A 15-year analysis finds television habits during younger adulthood are more predictive of subsequent obesity than the time spent in front of the tube during middle age.
University of Pittsburgh researchers discovered the more hours young adults spend watching television each day, the greater the likelihood that they’ll have a higher body mass index and bigger waist circumference.
Their finding that middle age television viewing was not predictive of obesity came as a surprise. Investigators believe this indicates that young adulthood is an important time to intervene and promote less television viewing.
Study findings appear online in the journal SAGE Open.
“We were quite surprised to find that television viewing was associated with subsequent obesity for young adults, but not for the middle-aged,” said lead author Anthony Fabio, Ph.D., M.P.H., assistant professor of epidemiology at Pitt Public Health.
“This suggests that middle-aged adults may differ from young adults in how they respond to the influence of TV viewing.”
Fabio and his colleagues analyzed data from 3,269 adults recruited from Birmingham, Ala., Chicago, Minneapolis, and Oakland, Calif., who participated in the Coronary Artery Risk Development in Young Adults (CARDIA) Study.
For 15 years starting in 1990, the participants reported their television viewing habits and had their waist circumference measured and their body mass index (a measure of weight and height that can indicate obesity) calculated every five years.
The more time participants spent watching television when they were approximately 30 years old, the more likely they were to be obese five years later, compared to their peers who spent less time in front of the television. The team did not have data on younger ages.
Experts believe numerous factors influence the risk of obesity among young adult television viewers.
For instance, young adults may be more likely to snack during television viewing and consume unhealthy food due to their greater susceptibility to the seduction of junk food advertising on television.
In support of that hypothesis, the CARDIA study also found that participants were more likely to eat healthier foods as they aged.
Researchers found that 23 percent of the men and 20.6 percent of the women participating in the study watched four or more hours of television daily. Within that group of heavy TV watchers, 35.9 percent were black, and 8.6 percent were white; and 40.8 percent had a high school education or less, vs. 17.4 percent with an education beyond high school.
A lower family income and higher rates of smoking and drinking also were associated with more time spent watching television.
“Television viewing and obesity are both highly prevalent in many populations around the world,” said Fabio.
“This means that even small reductions in television viewing could lead to vast public health improvements. Reducing sedentary time should be a healthy lifestyle guideline heavily promoted to the public.
“Our study indicates that the biggest bang for the buck would be in targeting young adults for interventions to reduce television viewing. Healthy lifestyle behaviors should start at early ages.”

Collected data:
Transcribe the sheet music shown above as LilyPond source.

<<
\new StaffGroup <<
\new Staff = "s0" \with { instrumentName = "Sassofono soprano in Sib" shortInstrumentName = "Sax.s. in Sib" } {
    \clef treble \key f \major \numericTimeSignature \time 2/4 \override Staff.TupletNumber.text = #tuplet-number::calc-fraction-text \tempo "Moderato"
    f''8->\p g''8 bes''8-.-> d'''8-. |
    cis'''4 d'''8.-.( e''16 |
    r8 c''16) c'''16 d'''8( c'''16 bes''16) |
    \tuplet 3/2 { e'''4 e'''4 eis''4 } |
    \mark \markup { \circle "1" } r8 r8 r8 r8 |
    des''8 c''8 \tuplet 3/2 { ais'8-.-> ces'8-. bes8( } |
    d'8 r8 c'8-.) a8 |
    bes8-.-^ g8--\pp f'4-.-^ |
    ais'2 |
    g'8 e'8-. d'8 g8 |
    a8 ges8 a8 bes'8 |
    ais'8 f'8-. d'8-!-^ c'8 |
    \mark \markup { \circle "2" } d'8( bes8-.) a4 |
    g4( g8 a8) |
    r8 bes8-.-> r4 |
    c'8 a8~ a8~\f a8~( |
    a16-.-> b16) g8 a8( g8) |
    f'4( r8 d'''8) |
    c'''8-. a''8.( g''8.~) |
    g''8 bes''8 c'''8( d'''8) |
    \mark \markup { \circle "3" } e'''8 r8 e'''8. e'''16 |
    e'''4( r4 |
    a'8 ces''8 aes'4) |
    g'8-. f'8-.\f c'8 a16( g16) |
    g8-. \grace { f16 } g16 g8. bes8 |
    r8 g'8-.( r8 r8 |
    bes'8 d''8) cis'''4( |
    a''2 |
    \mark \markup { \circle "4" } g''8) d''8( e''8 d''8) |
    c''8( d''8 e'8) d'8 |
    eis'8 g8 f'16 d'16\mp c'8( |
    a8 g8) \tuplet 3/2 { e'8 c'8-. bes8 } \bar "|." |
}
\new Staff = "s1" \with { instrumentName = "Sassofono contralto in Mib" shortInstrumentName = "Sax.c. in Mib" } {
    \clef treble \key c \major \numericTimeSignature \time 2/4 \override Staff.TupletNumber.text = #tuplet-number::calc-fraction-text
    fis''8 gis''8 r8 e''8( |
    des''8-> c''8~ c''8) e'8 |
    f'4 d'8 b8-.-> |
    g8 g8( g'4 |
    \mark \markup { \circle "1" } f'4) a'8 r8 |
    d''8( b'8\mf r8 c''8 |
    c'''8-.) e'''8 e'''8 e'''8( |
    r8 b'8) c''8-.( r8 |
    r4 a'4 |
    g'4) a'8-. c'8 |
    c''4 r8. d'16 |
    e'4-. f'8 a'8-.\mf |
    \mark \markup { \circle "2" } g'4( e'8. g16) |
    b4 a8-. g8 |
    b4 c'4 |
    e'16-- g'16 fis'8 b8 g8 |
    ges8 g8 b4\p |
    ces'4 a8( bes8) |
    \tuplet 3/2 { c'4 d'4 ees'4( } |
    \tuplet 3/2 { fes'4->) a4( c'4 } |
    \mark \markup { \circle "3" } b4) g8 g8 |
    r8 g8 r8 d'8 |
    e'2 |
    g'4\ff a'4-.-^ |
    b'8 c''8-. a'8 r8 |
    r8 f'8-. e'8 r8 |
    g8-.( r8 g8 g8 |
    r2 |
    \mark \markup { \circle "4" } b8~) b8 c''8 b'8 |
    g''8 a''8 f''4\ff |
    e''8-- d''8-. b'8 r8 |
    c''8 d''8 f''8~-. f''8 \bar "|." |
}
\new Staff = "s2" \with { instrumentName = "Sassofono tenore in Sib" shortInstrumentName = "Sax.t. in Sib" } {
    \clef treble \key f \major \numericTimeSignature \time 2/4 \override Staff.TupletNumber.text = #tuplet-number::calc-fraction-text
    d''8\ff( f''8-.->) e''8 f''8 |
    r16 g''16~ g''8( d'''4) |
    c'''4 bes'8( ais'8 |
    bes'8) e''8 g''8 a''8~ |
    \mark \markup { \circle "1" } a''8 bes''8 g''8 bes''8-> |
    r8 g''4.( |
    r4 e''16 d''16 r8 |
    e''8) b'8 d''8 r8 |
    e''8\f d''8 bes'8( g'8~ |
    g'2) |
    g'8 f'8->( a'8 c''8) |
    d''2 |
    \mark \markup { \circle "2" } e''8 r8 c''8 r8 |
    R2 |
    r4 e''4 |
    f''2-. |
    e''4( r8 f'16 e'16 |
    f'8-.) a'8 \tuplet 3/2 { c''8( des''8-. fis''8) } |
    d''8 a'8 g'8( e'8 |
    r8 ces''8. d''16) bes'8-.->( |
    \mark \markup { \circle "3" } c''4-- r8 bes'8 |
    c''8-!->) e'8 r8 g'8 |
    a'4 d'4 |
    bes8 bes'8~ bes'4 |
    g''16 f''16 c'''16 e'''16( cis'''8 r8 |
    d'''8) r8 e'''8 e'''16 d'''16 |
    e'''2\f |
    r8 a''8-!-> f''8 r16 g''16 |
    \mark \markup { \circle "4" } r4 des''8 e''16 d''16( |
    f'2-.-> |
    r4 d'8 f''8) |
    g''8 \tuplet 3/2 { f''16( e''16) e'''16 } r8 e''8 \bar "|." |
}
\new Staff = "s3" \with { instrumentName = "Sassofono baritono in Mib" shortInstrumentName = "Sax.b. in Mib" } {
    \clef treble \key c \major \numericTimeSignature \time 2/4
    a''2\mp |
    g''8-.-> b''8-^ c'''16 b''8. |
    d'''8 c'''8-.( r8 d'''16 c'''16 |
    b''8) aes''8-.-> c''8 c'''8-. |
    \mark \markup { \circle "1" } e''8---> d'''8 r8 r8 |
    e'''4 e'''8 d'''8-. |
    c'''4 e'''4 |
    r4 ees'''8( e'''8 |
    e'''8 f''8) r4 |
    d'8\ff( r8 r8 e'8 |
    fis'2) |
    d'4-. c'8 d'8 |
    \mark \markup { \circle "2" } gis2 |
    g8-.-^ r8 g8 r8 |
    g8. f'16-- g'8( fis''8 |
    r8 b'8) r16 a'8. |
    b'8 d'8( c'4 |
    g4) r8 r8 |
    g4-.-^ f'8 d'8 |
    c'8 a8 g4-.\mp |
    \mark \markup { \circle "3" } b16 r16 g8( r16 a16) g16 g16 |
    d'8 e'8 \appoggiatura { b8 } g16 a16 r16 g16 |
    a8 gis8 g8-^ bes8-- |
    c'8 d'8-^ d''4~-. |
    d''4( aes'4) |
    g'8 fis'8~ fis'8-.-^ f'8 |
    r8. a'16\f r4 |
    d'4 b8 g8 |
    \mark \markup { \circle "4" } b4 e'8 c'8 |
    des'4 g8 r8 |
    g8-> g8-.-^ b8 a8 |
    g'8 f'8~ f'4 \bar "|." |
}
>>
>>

Problem 1:
From the article on television viewing and obesity, reproduce the passage between "In support of" and "beyond high school.", inclusive.
Problem 2:
According to the article on television viewing and obesity, how many adults did the researchers analyze data from?

Exercise output 1:
In support of that hypothesis, the CARDIA study also found that participants were more likely to eat healthier foods as they aged.
Researchers found that 23 percent of the men and 20.6 percent of the women participating in the study watched four or more hours of television daily. Within that group of heavy TV watchers, 35.9 percent were black, and 8.6 percent were white; and 40.8 percent had a high school education or less, vs. 17.4 percent with an education beyond high school.

Exercise output 2:
3,269 adults